Titel: Jeep's Fangvorrichtung für Fördergefäße.
Autor: Jeep, W.
Fundstelle: 1858, Band 149, Nr. XLV. (S. 161–164)
URL: http://dingler.culture.hu-berlin.de/article/pj149/ar149045

XLV. Fangvorrichtung für Fördergefäße; vom Ingenieur W. Jeep in Cöln a. Rh.

Mit Abbildungen auf Tab.
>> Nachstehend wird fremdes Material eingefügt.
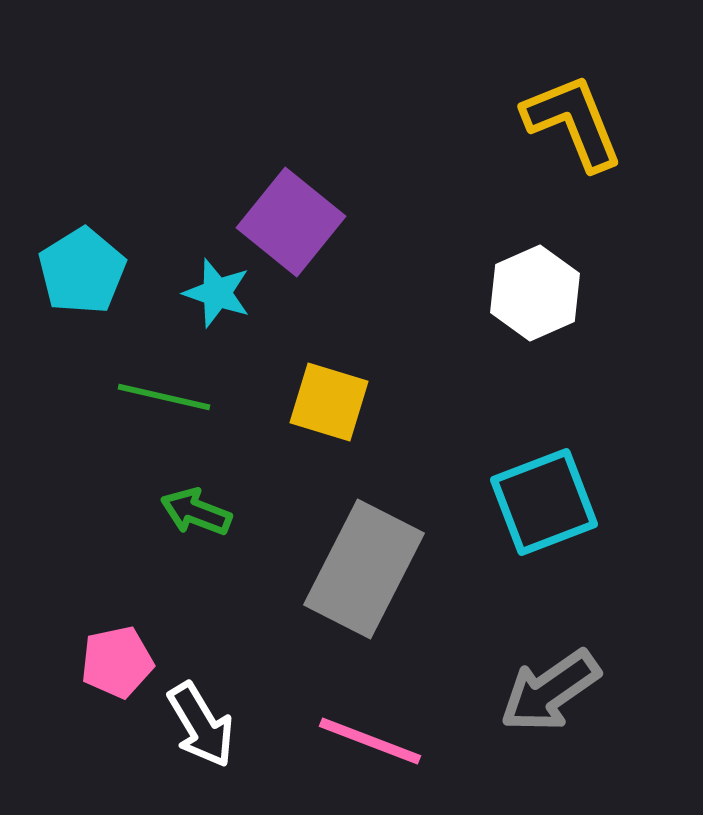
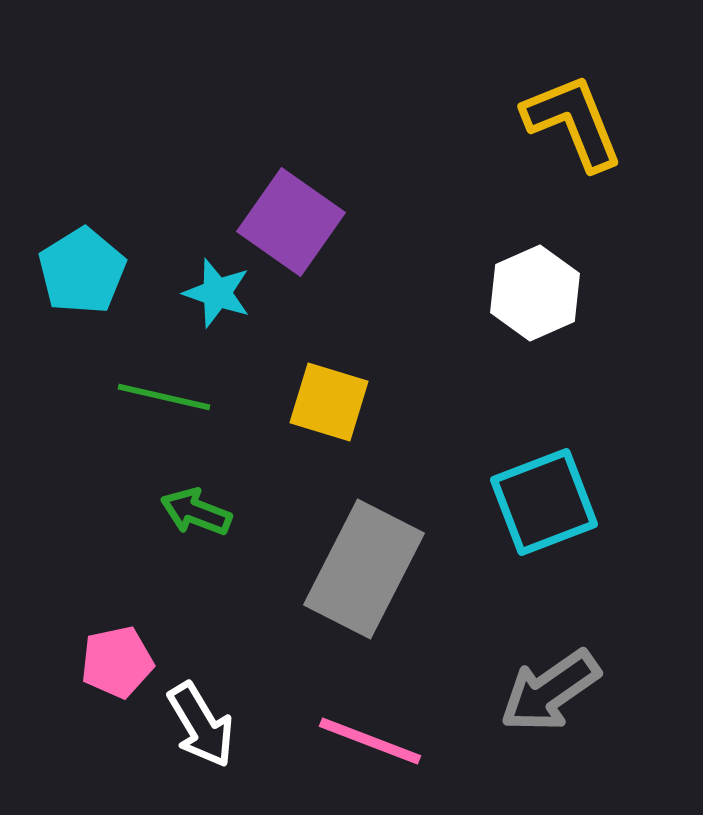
purple square: rotated 4 degrees counterclockwise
III.

Bei der Anlage eines Schachtes ist es von der größten Wichtigkeit die Fördergefäße so einzurichten, daß dieselben bei einem vorkommenden Seilbruche in der Stellung, in welcher sich dieselben bei eintretendem Bruche befinden, erhalten werden und nicht auf den Grund des Schachtes niederfallen, woselbst sie großen Schaden anrichten könnten und selbst vollständig zertrümmert würden.

Es hat sich nun die für Belgien patentirte Fangvorrichtung, welche von dem Grubeningenieur Hrn. Nilsgerloch construirt ist, als vollkommen sicher bewiesen, und verdient dieselbe allen andern bisher vorgeschlagenen und ausgeführten Vorrichtungen ihrer Einfachheit und Sicherheit wegen vorgezogen zu werden. Die ersten von dem Erfinder ausgeführten Apparate haben jedoch in der Construction ihrer einzelnen Theile verschiedene Mängel gezeigt, welche vollständig wegfallen, wenn die Apparate auf nachstehende Weise ausgeführt werden.
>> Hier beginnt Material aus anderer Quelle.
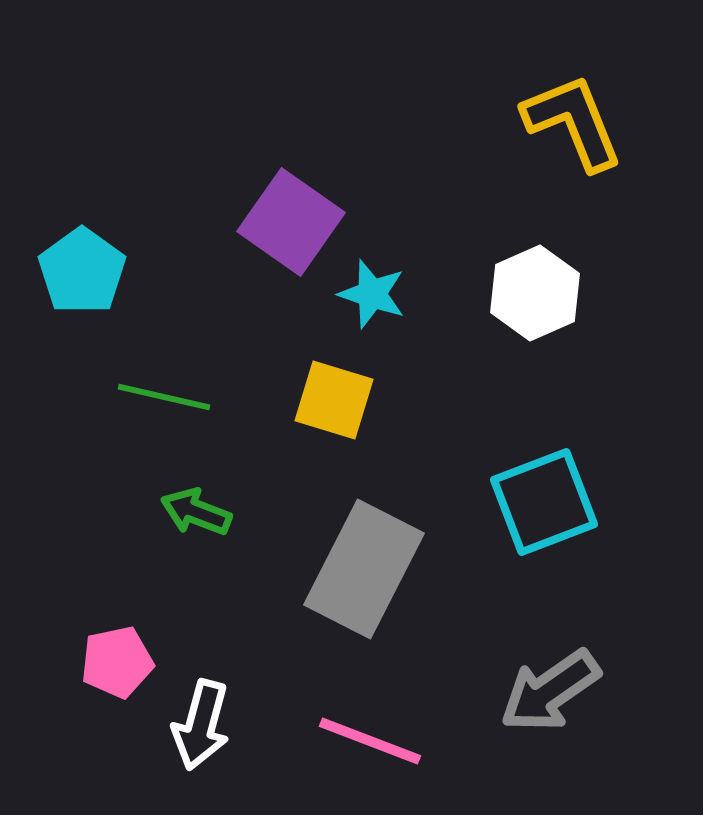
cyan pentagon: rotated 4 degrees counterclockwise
Es bezeichnet in den zugehörenden Abbildungen, von denen Figur 6 einen Fangapparat in der Seitenansicht und Fig. 7 denselben im Grundriß darstellt, A, A den Tragbalken, welcher, aus Blech construirt, dazu dient, einestheils die Haltpunkte für die einzelnen Theile des Apparats zu liefern, anderntheils aber den Förderkorb zu tragen, und muß demnach derselbe so stark ausgeführt werden, daß er die größte Last, welche auf dem Korbe je gefördert werden soll, ohne die geringste Veränderung seiner Fasern zu tragen vermag.

In der Mitte des Balkens ist eine Warze angeordnet, welche mit den Nieten a, a... an den Blechen desselben befestigt ist und durch welche die Stange b, b geht. Dieselbe hat an dem oberen Ende ein Auge, welches in der Zeichnung mit h markirt ist und das zur Aufnahme des Seiles oder der Kette dient, die von der Fördermaschine oder sonstigen zum Fördern |162| verwendeten Vorrichtung kommt. Am untern Ende ist diese Stange etwa 5/8 bis 3/4 Zoll schwächer als oben und über dieser Verschwächung mit einem groben Schraubengewinde versehen, auf welchem die Mutter v angebracht und beweglich ist. Ferner befindet sich auf der Stange b noch die Nuß i, welche mit Hülfe des Keiles k an ihrer Stelle erhalten wird, und welcher letztere mit Schrauben, Gegenkeilen oder auf irgend eine andere Weise möglichst sicher an seiner Stelle zu erhalten ist. Die Nuß i muß auf der Stange b so angebracht seyn, daß dieselbe, wenn der Korb mit seiner Last gefüllt und gehoben ist, unter den Balken A zu liegen kommt und daher hinreichend stark, um die Last des Korbes, sowie die darauf stehende Last zu tragen.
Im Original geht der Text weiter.